____ Entries shown

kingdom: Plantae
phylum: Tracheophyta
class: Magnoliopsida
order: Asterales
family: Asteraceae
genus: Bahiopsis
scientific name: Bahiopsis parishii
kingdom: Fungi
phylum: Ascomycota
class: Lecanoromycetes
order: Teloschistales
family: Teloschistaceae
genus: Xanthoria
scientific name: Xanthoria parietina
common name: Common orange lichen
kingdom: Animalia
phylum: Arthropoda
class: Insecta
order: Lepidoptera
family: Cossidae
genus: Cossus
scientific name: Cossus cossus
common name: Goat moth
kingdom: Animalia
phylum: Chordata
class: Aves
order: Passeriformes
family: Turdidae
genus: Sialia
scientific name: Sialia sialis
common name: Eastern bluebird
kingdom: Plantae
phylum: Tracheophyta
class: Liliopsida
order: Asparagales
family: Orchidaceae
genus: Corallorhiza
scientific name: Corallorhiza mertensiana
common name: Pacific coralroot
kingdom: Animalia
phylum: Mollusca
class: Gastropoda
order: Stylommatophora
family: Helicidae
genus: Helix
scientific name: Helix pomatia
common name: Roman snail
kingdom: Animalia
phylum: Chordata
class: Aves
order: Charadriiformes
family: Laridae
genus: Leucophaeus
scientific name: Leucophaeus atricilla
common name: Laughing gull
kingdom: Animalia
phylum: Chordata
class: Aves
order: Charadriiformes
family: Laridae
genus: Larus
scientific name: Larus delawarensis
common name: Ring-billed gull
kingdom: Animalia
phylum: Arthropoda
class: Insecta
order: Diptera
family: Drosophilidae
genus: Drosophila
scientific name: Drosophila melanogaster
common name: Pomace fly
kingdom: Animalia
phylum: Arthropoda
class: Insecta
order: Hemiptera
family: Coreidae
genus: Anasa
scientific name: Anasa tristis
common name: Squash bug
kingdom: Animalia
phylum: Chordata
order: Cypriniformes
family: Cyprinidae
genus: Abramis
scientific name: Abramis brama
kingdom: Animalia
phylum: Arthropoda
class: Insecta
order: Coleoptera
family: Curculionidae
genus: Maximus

________

▸ **Problem details**
Please arrange every line of the listing above as a numbered list, leaving out any blank lines.

▸ **Expected answer**
1. kingdom: Plantae
2. phylum: Tracheophyta
3. class: Magnoliopsida
4. order: Asterales
5. family: Asteraceae
6. genus: Bahiopsis
7. scientific name: Bahiopsis parishii
8. kingdom: Fungi
9. phylum: Ascomycota
10. class: Lecanoromycetes
11. order: Teloschistales
12. family: Teloschistaceae
13. genus: Xanthoria
14. scientific name: Xanthoria parietina
15. common name: Common orange lichen
16. kingdom: Animalia
17. phylum: Arthropoda
18. class: Insecta
19. order: Lepidoptera
20. family: Cossidae
21. genus: Cossus
22. scientific name: Cossus cossus
23. common name: Goat moth
24. kingdom: Animalia
25. phylum: Chordata
26. class: Aves
27. order: Passeriformes
28. family: Turdidae
29. genus: Sialia
30. scientific name: Sialia sialis
31. common name: Eastern bluebird
32. kingdom: Plantae
33. phylum: Tracheophyta
34. class: Liliopsida
35. order: Asparagales
36. family: Orchidaceae
37. genus: Corallorhiza
38. scientific name: Corallorhiza mertensiana
39. common name: Pacific coralroot
40. kingdom: Animalia
41. phylum: Mollusca
42. class: Gastropoda
43. order: Stylommatophora
44. family: Helicidae
45. genus: Helix
46. scientific name: Helix pomatia
47. common name: Roman snail
48. kingdom: Animalia
49. phylum: Chordata
50. class: Aves
51. order: Charadriiformes
52. family: Laridae
53. genus: Leucophaeus
54. scientific name: Leucophaeus atricilla
55. common name: Laughing gull
56. kingdom: Animalia
57. phylum: Chordata
58. class: Aves
59. order: Charadriiformes
60. family: Laridae
61. genus: Larus
62. scientific name: Larus delawarensis
63. common name: Ring-billed gull
64. kingdom: Animalia
65. phylum: Arthropoda
66. class: Insecta
67. order: Diptera
68. family: Drosophilidae
69. genus: Drosophila
70. scientific name: Drosophila melanogaster
71. common name: Pomace fly
72. kingdom: Animalia
73. phylum: Arthropoda
74. class: Insecta
75. order: Hemiptera
76. family: Coreidae
77. genus: Anasa
78. scientific name: Anasa tristis
79. common name: Squash bug
80. kingdom: Animalia
81. phylum: Chordata
82. order: Cypriniformes
83. family: Cyprinidae
84. genus: Abramis
85. scientific name: Abramis brama
86. kingdom: Animalia
87. phylum: Arthropoda
88. class: Insecta
89. order: Coleoptera
90. family: Curculionidae
91. genus: Maximus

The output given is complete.